The spectral characteristics of the amplifier are shown in Figure 5a,b. Figure 5a is the spectra of signal laser at different output power. The 3 dB linewidth of signal laser at 3.96 kW was ~0.62 nm centering at ~1064.4 nm. The Raman stokes-shifted light around 1113 nm was observed at 3.006 kW, and its intensity gradually strengthened with the increase of the output power, but the signal-to-noise ratio (SNR) was as high as 49 dB compared with the spectral component around 1113 nm when the signal laser power was 3.96 kW. Therefore, SRS was effectively suppressed in our system. The evolution of the spectral linewidth of the signal laser through the power amplification was also described. As shown in Figure 5b, with the output power increase from 20 W (seed laser power) to 3.96 kW, the 3 dB linewidth of the signal laser changed from 0.48 nm to 0.62 nm, and the 10 dB linewidth of the signal laser varied from 1.08 nm to 1.40 nm. Overall, distinct spectral broadening did not occur during the power amplification.

Figure 6a,b show the temporal signals and corresponding PSD of the output laser at 3.878 kW and 3.96 kW. As shown in Figure 6a, when the output power was 3.878 kW, the temporal signal of the output laser was relatively stable, but the PSD exhibited slight noise-like protuberances from 0 to 10 kHz in Figure 6b. However, the frequency component became significantly enhanced when the output power increased to 3.96 kW. At the output power of 3.878 kW and 3.96 kW, the standard deviations of the corresponding temporal signals were 0.65% and 1.78%, respectively, which was increased nearly 3 times. Therefore, the TMI effect can be considered to occur when the output power exceeds 3.878 kW.

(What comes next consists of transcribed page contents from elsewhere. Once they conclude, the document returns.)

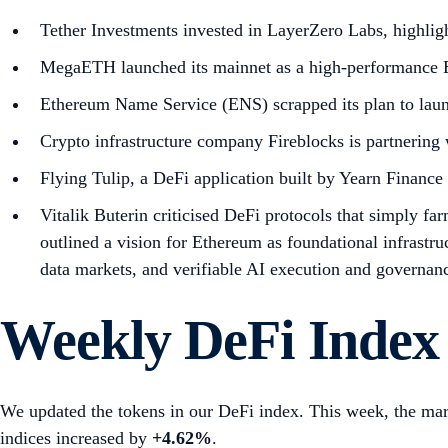
Tether Investments invested in LayerZero Labs, highlig
MegaETH launched its mainnet as a high-performance E
Ethereum Name Service (ENS) scrapped its plan to lau
Crypto infrastructure company Fireblocks is partnering w
Flying Tulip, a DeFi application built by Yearn Finance
Vitalik Buterin criticised DeFi protocols that simply fa
outlined a vision for Ethereum as foundational infrastru
data markets, and verifiable AI execution and governan
Weekly DeFi Index
We updated the tokens in our DeFi index. This week, the mar
indices increased by
+4.62%
.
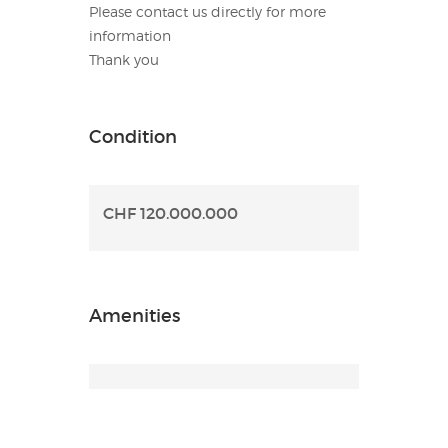
Please contact us directly for more
information
Thank you
Condition
CHF 120.000.000
Amenities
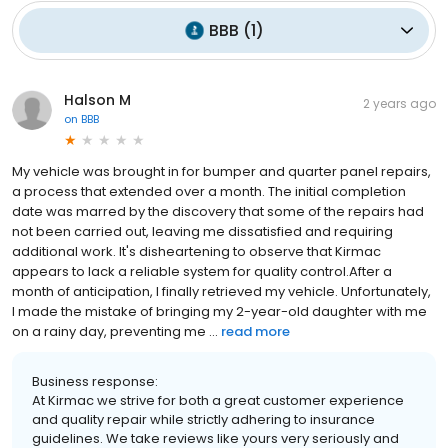
BBB
(
1
)
Halson M
2 years ago
on
BBB
My vehicle was brought in for bumper and quarter panel repairs,
a process that extended over a month. The initial completion
date was marred by the discovery that some of the repairs had
not been carried out, leaving me dissatisfied and requiring
additional work. It's disheartening to observe that Kirmac
appears to lack a reliable system for quality control.After a
month of anticipation, I finally retrieved my vehicle. Unfortunately,
I made the mistake of bringing my 2-year-old daughter with me
on a rainy day, preventing me ...
read more
Business response:
At Kirmac we strive for both a great customer experience
and quality repair while strictly adhering to insurance
guidelines. We take reviews like yours very seriously and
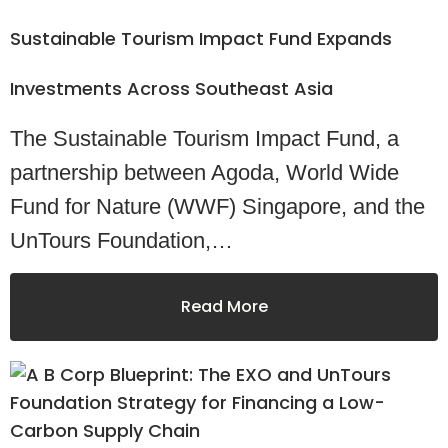
Sustainable Tourism Impact Fund Expands
Investments Across Southeast Asia
The Sustainable Tourism Impact Fund, a
partnership between Agoda, World Wide
Fund for Nature (WWF) Singapore, and the
UnTours Foundation,…
Read More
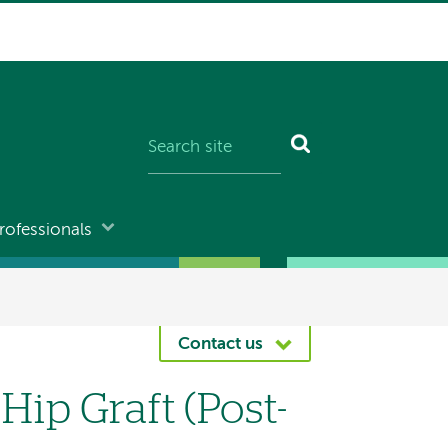
rofessionals
Contact us
Hip Graft (Post-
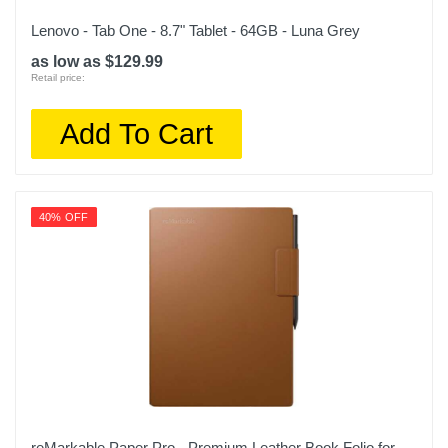
Lenovo - Tab One - 8.7" Tablet - 64GB - Luna Grey
as low as $129.99
Retail price:
Add To Cart
40% OFF
reMarkable Paper Pro - Premium Leather Book Folio for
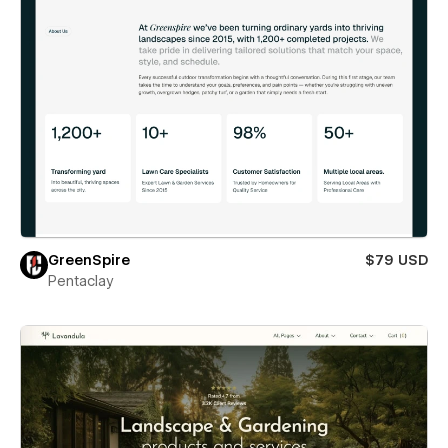
GreenSpire
$79 USD
Pentaclay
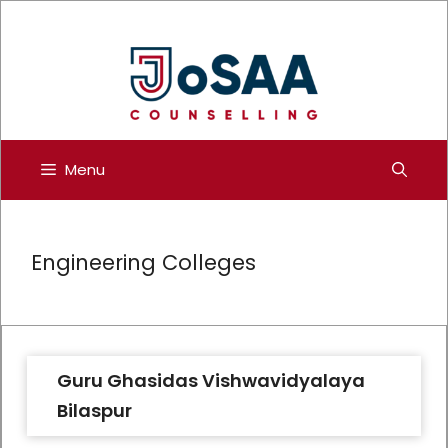
Skip
to
content
Menu
Engineering Colleges
Guru Ghasidas Vishwavidyalaya
Bilaspur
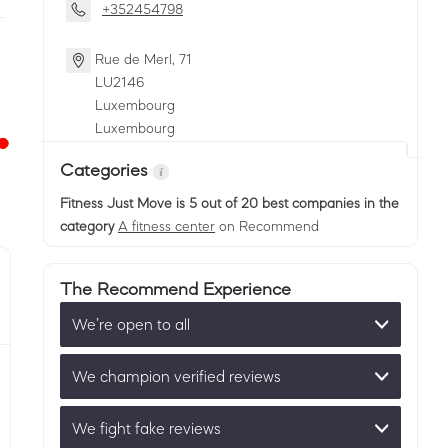
+352454798
Rue de Merl, 71
LU
2146
Luxembourg
Luxembourg
Categories
Fitness Just Move
is 5 out of 20 best companies in the
category
A fitness center
on Recommend
The Recommend Experience
We’re open to all
We champion verified reviews
We fight fake reviews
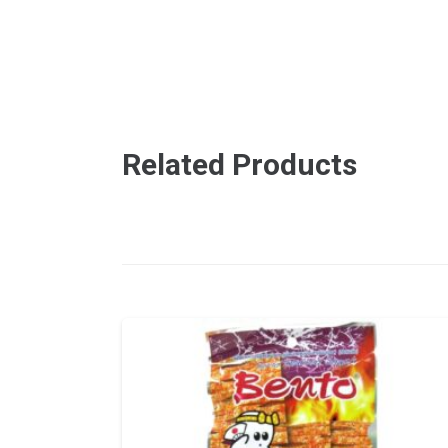
Related Products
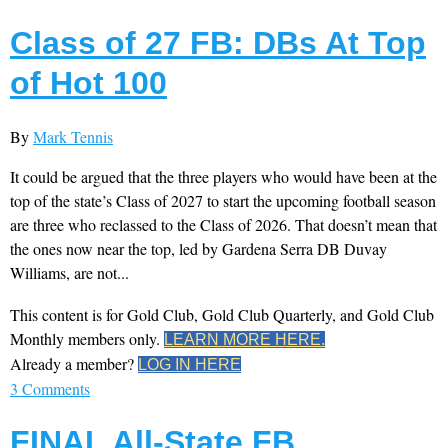
Class of 27 FB: DBs At Top
of Hot 100
By
Mark Tennis
It could be argued that the three players who would have been at the
top of the state’s Class of 2027 to start the upcoming football season
are three who reclassed to the Class of 2026. That doesn’t mean that
the ones now near the top, led by Gardena Serra DB Duvay
Williams, are not...
This content is for Gold Club, Gold Club Quarterly, and Gold Club
Monthly members only.
LEARN MORE HERE.
Already a member?
LOG IN HERE
3 Comments
FINAL All-State FB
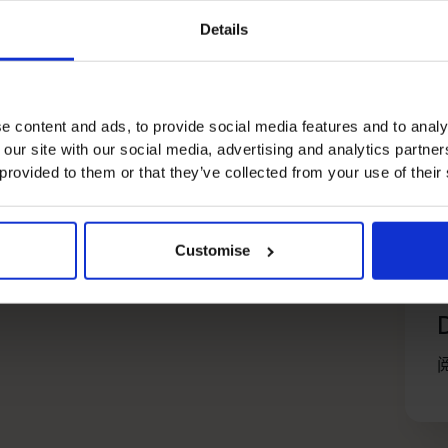
Details
e content and ads, to provide social media features and to analy
 our site with our social media, advertising and analytics partn
 provided to them or that they’ve collected from your use of their
Customise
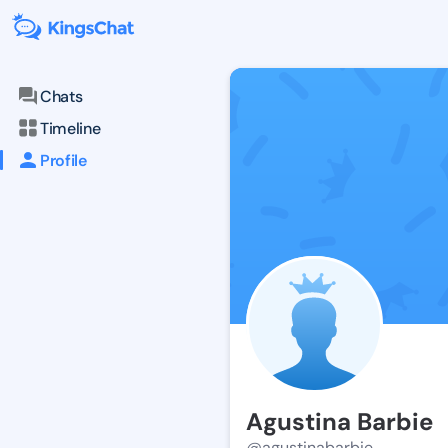
Chats
Timeline
Profile
Agustina Barbie
@agustinabarbie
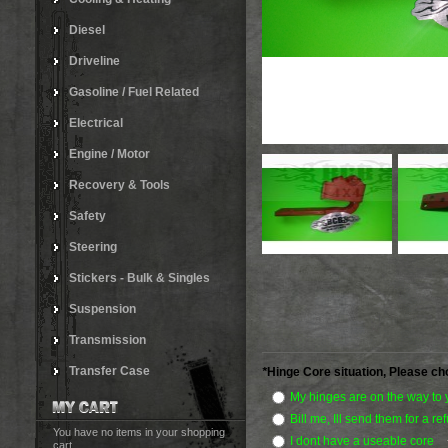
Diesel
Driveline
Gasoline / Fuel Related
Electrical
Engine / Motor
Recovery & Tools
Safety
Steering
Stickers - Bulk & Singles
Suspension
Transmission
Transfer Case
*
Hinge Core situation, Please ch
My hinges are on the way to
Bill me, Ill send them for a r
You have no items in your shopping
I dont have a useable core
cart.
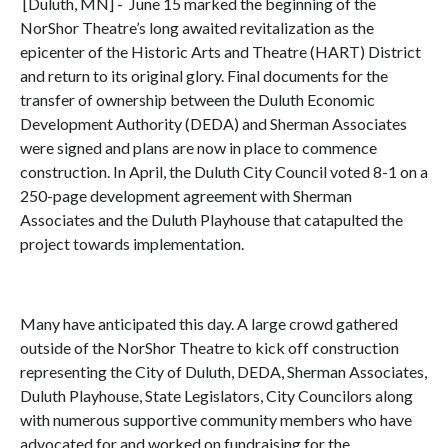
[Duluth, MN] - June 15 marked the beginning of the
NorShor Theatre’s long awaited revitalization as the
epicenter of the Historic Arts and Theatre (HART) District
and return to its original glory. Final documents for the
transfer of ownership between the Duluth Economic
Development Authority (DEDA) and Sherman Associates
were signed and plans are now in place to commence
construction. In April, the Duluth City Council voted 8-1 on a
250-page development agreement with Sherman
Associates and the Duluth Playhouse that catapulted the
project towards implementation.
Many have anticipated this day. A large crowd gathered
outside of the NorShor Theatre to kick off construction
representing the City of Duluth, DEDA, Sherman Associates,
Duluth Playhouse, State Legislators, City Councilors along
with numerous supportive community members who have
advocated for and worked on fundraising for the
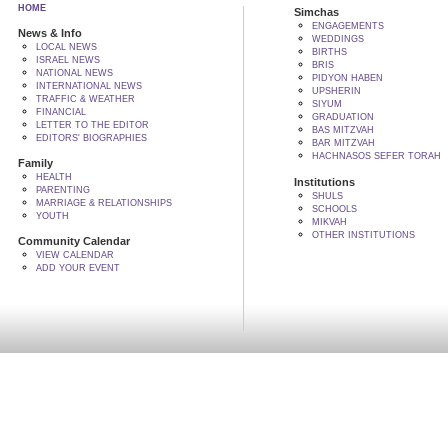
HOME
Simchas
ENGAGEMENTS
News & Info
WEDDINGS
LOCAL NEWS
BIRTHS
ISRAEL NEWS
BRIS
NATIONAL NEWS
PIDYON HABEN
INTERNATIONAL NEWS
UPSHERIN
TRAFFIC & WEATHER
SIYUM
FINANCIAL
GRADUATION
LETTER TO THE EDITOR
BAS MITZVAH
EDITORS' BIOGRAPHIES
BAR MITZVAH
HACHNASOS SEFER TORAH
Family
HEALTH
Institutions
PARENTING
SHULS
MARRIAGE & RELATIONSHIPS
SCHOOLS
YOUTH
MIKVAH
OTHER INSTITUTIONS
Community Calendar
VIEW CALENDAR
ADD YOUR EVENT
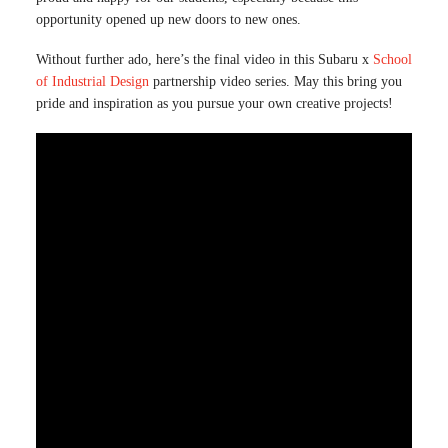
opportunity opened up new doors to new ones.
Without further ado, here’s the final video in this Subaru x
School
of Industrial Design
partnership video series. May this bring you
pride and inspiration as you pursue your own creative projects!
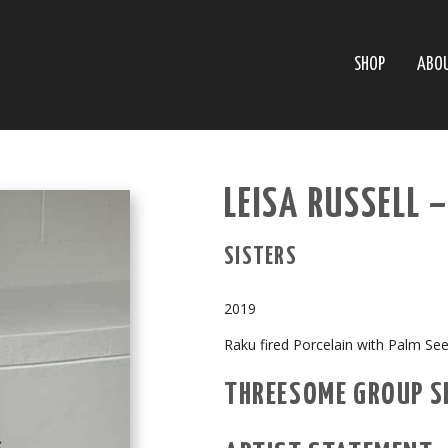
SHOP
ABO
LEISA RUSSELL 
SISTERS
2019
Raku fired Porcelain with Palm Se
THREESOME GROUP 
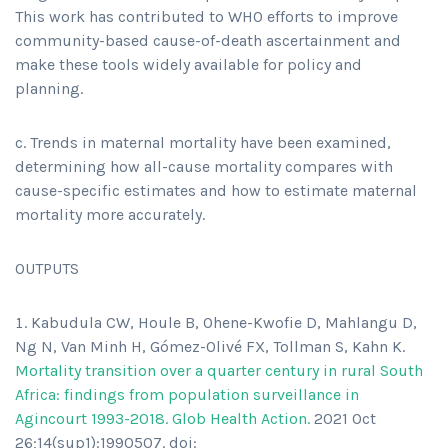
This work has contributed to WHO efforts to improve
community-based cause-of-death ascertainment and
make these tools widely available for policy and
planning.
c. Trends in maternal mortality have been examined,
determining how all-cause mortality compares with
cause-specific estimates and how to estimate maternal
mortality more accurately.
OUTPUTS
Kabudula CW, Houle B, Ohene-Kwofie D, Mahlangu D,
Ng N, Van Minh H, Gómez-Olivé FX, Tollman S, Kahn K.
Mortality transition over a quarter century in rural South
Africa: findings from population surveillance in
Agincourt 1993-2018. Glob Health Action.
2021 Oct
26;14(sup1):1990507. doi:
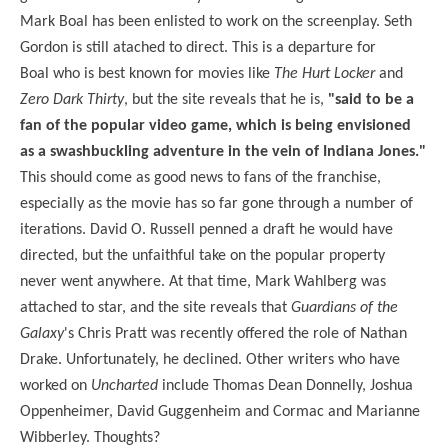
Mark Boal has been enlisted to work on the screenplay. Seth
Gordon is still atached to direct. This is a departure for
Boal who is best known for movies like
The Hurt Locker
and
Zero Dark Thirty
, but the site reveals that he is,
"said to be a
fan of the popular video game, which is being envisioned
as a swashbuckling adventure in the vein of Indiana Jones."
This should come as good news to fans of the franchise,
especially as the movie has so far gone through a number of
iterations. David O. Russell penned a draft he would have
directed, but the unfaithful take on the popular property
never went anywhere. At that time, Mark Wahlberg was
attached to star, and the site reveals that
Guardians of the
Galaxy
's Chris Pratt was recently offered the role of Nathan
Drake. Unfortunately, he declined. Other writers who have
worked on
Uncharted
include Thomas Dean Donnelly, Joshua
Oppenheimer, David Guggenheim and Cormac and Marianne
Wibberley. Thoughts?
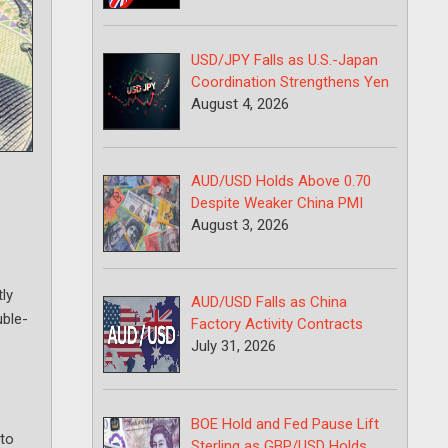
USD/JPY Falls as U.S.-Japan
Coordination Strengthens Yen
August 4, 2026
AUD/USD Holds Above 0.70
Despite Weaker China PMI
August 3, 2026
ly
AUD/USD Falls as China
uble-
Factory Activity Contracts
July 31, 2026
BOE Hold and Fed Pause Lift
nto
Sterling as GBP/USD Holds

Figure 7 shows the measured beam quality at the maximum output power. The M² factor of 3.96 kW is M²_x = 1.31, M²_y = 1.41. That means that the PM amplifier worked at near-diffraction-limited beam quality. Meanwhile, the measured M² factor of seed laser was M²_x = 1.21, M²_y = 1.33. Although the TMI was observed in the temporal signal of the output laser at 3.96 kW, there was no obvious degradation of beam quality compared with that of seed laser. The degradation of the beam quality usually lagged slightly behind that of temporal signal stability, which is common in the fiber amplifiers using gain fiber with a core/cladding diameter of 20/400 μm.

4. Conclusions

In conclusion, we demonstrated a 3.96 kW all-fiberized narrow linewidth PM amplifier with 3 dB linewidth of 0.62 nm based on the MOPA structure. The slope efficiency of the main amplifier was ~79.5%. The PER was ~13.9 dB, and the M² factor was M²_x = 1.31, M²_y = 1.41 at the maximum output power. The backward signal power satisfied a linear growth, which revealed that there was no occurrence of SBS. SRS was observed during power scaling, but the SNR was up to 49 dB at the maximum power. Besides, the PSD of the signal laser showed obvious frequent components in the range of 0 to10 kHz at the maximum power, indicating that further power scaling is limited by TMI. New modulation signals to narrow the linewidth and TMI mitigation strategy will be the focus of future research.